### Quoted passage
____________

Ea.hy926 cells (1.5∼2.0 × 105 cells) were plated on 25 mm glass coverslips in 35 mm cultured dishes. One day post-plating, Ea.hy926 cells were transfected with 2 µg of D1ER plasmid (Palmer et al., 2004) and 3.5 µL Transfast 48 h before ER Ca2+ concentration ([Ca2+]ER) measurements. Cytosolic calcium concentration ([Ca2+]i) was measured with the YC3.6 cameleon construct (Nagai et al., 2004). Experiments were performed with HEPES-buffered solution (HBSS) containing 135 mmol·L−1 NaCl, 3.6 mmol·L−1 KCl, 2 mmol·L−1 NaHCO3, 0.5 mmol·L−1 NaH2PO4, 0.5 mmol·L−1 MgSO4, 2 mmol·L−1 CaCl2, 10 mmol·L−1 HEPES, pH 7.4. Changes in [Ca2+]ER and [Ca2+]i were monitored at 37°C as previously described (Jousset et al., 2007). Ratio image pairs (excited with 430 nm) were acquired at 0.1∼0.2 Hz to minimize phototoxicity.

HeLa cells were plated at 5–8 × 104 cells per well on 96-well plates (Ref. no. 655090), and were transfected 24–48 h later with Ca2+ probe (0.4 µg per well D1ER or YC3.6 plasmids) and Lipofectamine 2000 (1.28 µg per well). Cells were washed after 8∼10 h transfection, and [Ca2+]i and [Ca2+]ER were measured ∼48 h later. Prior to experiments, culture medium was replaced with 100 µL HBSS, and the plate was placed in a plate-reading microscope. Ratiometric image pairs were acquired for the same 3∼6 locations per well with a 20× objective using CFP (λex 435/25 nm, 465 nm dichroic, λem 480/35 nm) and FRET (λex 435/25 nm, 465 nm dichroic, λem 535/40 nm) filter sets. After basal image pairs had been acquired, 100 µL of inhibitor or thapsigargin (2× final concentration) was added to each well, and images were collected at ∼10 min intervals for ≤40 min. Custom algorithms were created in MetaXpress software to define automatically cell regions and remove background fluorescence. Using macros in Excel, single-cell mean intensity fluorescence per image (50∼400 cells per well) was sorted and converted to ratio values, excluding ratios more than mean ± 2 × s.d.

____________

### Input data
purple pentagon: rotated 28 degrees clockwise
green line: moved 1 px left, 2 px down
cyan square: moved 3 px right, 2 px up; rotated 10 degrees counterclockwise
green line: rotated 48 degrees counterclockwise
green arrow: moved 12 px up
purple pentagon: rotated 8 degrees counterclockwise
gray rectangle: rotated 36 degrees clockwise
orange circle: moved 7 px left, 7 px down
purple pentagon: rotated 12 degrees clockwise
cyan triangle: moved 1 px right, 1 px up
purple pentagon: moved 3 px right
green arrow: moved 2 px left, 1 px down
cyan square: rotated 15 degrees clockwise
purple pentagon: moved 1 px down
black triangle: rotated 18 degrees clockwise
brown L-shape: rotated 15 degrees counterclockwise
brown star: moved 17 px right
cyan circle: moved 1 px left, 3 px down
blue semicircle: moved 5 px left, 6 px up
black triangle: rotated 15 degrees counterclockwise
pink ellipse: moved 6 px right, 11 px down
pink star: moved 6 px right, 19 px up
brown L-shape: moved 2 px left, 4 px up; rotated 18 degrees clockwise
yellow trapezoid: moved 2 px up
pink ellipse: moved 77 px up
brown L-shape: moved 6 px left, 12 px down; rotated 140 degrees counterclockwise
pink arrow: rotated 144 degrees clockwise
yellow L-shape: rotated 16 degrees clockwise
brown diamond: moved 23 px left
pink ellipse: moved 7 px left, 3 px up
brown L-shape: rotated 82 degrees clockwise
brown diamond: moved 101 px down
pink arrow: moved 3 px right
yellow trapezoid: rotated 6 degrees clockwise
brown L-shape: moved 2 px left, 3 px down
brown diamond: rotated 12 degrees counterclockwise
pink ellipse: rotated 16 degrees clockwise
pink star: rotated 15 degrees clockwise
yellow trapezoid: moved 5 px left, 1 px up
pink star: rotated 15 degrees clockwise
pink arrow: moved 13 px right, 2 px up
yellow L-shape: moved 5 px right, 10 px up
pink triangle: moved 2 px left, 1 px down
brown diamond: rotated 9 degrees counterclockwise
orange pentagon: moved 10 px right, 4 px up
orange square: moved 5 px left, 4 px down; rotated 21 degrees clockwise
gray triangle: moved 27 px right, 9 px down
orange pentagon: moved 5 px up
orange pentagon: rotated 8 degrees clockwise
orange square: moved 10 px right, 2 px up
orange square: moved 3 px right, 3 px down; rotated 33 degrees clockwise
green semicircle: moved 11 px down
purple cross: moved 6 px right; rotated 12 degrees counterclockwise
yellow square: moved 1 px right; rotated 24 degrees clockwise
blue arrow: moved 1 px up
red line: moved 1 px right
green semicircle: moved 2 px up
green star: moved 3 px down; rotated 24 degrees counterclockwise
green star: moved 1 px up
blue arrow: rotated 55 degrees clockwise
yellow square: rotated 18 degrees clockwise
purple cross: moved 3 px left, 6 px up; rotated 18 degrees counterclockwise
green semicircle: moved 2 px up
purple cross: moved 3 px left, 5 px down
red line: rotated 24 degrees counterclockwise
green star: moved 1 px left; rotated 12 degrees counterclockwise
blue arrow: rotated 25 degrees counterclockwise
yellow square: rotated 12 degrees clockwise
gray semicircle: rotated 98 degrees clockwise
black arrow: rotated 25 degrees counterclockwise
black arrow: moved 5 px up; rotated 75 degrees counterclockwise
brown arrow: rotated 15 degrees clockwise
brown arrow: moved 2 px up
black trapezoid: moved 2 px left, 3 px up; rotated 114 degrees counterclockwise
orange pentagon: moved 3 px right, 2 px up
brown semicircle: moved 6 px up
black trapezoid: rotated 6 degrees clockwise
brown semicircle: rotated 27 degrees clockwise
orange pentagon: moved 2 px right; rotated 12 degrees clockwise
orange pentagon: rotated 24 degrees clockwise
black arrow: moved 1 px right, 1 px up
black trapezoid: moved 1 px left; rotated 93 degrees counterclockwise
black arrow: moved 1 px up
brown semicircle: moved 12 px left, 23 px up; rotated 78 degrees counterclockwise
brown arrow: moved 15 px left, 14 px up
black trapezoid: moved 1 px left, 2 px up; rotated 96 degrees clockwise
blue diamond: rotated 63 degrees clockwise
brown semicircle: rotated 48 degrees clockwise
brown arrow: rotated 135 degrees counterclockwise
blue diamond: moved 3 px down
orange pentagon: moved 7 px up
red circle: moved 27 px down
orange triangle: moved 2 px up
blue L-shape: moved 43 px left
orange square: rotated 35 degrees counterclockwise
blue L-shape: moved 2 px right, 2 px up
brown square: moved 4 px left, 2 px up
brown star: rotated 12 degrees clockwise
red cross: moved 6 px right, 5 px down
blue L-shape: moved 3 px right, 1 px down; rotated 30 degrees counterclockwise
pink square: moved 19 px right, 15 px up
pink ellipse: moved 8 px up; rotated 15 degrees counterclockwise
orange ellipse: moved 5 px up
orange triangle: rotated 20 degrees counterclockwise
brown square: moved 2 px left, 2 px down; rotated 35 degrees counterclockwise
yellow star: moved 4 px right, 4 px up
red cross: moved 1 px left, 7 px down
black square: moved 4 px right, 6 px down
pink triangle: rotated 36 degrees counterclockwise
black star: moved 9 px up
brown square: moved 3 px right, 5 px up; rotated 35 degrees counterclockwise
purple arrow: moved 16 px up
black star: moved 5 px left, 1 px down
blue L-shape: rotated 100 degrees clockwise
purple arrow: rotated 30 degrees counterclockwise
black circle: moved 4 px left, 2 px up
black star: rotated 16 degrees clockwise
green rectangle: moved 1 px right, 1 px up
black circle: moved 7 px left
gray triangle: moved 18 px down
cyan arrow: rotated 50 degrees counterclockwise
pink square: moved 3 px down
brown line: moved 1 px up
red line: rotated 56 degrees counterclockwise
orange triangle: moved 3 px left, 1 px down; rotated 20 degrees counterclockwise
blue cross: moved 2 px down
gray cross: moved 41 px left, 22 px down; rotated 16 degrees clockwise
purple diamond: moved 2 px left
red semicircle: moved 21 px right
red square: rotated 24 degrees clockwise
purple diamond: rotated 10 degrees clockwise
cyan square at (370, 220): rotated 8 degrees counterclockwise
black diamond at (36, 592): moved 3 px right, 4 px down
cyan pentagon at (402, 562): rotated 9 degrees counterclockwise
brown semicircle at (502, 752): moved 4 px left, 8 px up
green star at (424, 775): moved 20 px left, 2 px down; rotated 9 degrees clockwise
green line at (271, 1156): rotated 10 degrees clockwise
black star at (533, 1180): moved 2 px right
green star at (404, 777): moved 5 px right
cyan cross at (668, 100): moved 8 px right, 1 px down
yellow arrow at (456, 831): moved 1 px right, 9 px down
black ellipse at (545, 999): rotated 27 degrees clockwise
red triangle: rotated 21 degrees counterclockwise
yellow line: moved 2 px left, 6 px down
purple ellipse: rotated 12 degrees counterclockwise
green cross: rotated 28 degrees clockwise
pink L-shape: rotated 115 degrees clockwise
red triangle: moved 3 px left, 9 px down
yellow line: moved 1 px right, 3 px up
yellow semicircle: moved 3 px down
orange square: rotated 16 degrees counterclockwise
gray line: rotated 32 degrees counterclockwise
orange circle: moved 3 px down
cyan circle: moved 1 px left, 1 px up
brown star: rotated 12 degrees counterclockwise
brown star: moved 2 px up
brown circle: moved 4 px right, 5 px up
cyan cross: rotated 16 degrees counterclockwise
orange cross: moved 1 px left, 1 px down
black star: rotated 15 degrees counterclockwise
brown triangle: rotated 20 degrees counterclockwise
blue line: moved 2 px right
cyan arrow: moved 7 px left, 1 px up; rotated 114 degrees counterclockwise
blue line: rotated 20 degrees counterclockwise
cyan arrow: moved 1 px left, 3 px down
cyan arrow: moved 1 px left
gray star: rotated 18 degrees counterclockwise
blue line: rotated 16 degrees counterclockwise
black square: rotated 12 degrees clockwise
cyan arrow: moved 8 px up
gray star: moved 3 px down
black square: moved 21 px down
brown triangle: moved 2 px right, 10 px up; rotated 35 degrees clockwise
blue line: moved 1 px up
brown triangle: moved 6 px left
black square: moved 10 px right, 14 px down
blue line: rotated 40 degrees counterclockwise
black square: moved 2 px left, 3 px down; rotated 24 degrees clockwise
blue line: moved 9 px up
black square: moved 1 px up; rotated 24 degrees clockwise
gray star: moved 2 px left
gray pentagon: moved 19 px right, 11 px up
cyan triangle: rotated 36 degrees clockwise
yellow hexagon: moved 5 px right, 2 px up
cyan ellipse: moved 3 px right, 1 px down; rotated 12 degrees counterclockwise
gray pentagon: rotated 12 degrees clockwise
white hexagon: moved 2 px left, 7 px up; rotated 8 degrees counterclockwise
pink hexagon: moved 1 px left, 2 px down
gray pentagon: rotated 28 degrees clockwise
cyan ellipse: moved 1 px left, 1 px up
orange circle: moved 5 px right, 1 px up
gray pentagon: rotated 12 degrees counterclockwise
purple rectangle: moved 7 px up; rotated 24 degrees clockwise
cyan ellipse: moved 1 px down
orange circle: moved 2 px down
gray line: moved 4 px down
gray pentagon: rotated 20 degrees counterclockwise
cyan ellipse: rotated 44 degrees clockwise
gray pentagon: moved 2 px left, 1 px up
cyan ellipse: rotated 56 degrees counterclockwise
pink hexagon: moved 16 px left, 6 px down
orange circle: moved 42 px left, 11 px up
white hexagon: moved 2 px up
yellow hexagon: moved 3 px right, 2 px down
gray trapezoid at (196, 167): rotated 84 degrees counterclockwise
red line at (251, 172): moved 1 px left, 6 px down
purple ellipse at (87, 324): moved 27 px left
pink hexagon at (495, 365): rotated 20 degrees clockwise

____________

### Aim of the exercise
Copy out the portion of the calcium-measurement methods above that lies between "Ea.hy926 cells (1.5∼2.0" and "to minimize phototoxicity.", inclusive.

### Result for this task
Ea.hy926 cells (1.5∼2.0 × 105 cells) were plated on 25 mm glass coverslips in 35 mm cultured dishes. One day post-plating, Ea.hy926 cells were transfected with 2 µg of D1ER plasmid (Palmer et al., 2004) and 3.5 µL Transfast 48 h before ER Ca2+ concentration ([Ca2+]ER) measurements. Cytosolic calcium concentration ([Ca2+]i) was measured with the YC3.6 cameleon construct (Nagai et al., 2004). Experiments were performed with HEPES-buffered solution (HBSS) containing 135 mmol·L−1 NaCl, 3.6 mmol·L−1 KCl, 2 mmol·L−1 NaHCO3, 0.5 mmol·L−1 NaH2PO4, 0.5 mmol·L−1 MgSO4, 2 mmol·L−1 CaCl2, 10 mmol·L−1 HEPES, pH 7.4. Changes in [Ca2+]ER and [Ca2+]i were monitored at 37°C as previously described (Jousset et al., 2007). Ratio image pairs (excited with 430 nm) were acquired at 0.1∼0.2 Hz to minimize phototoxicity.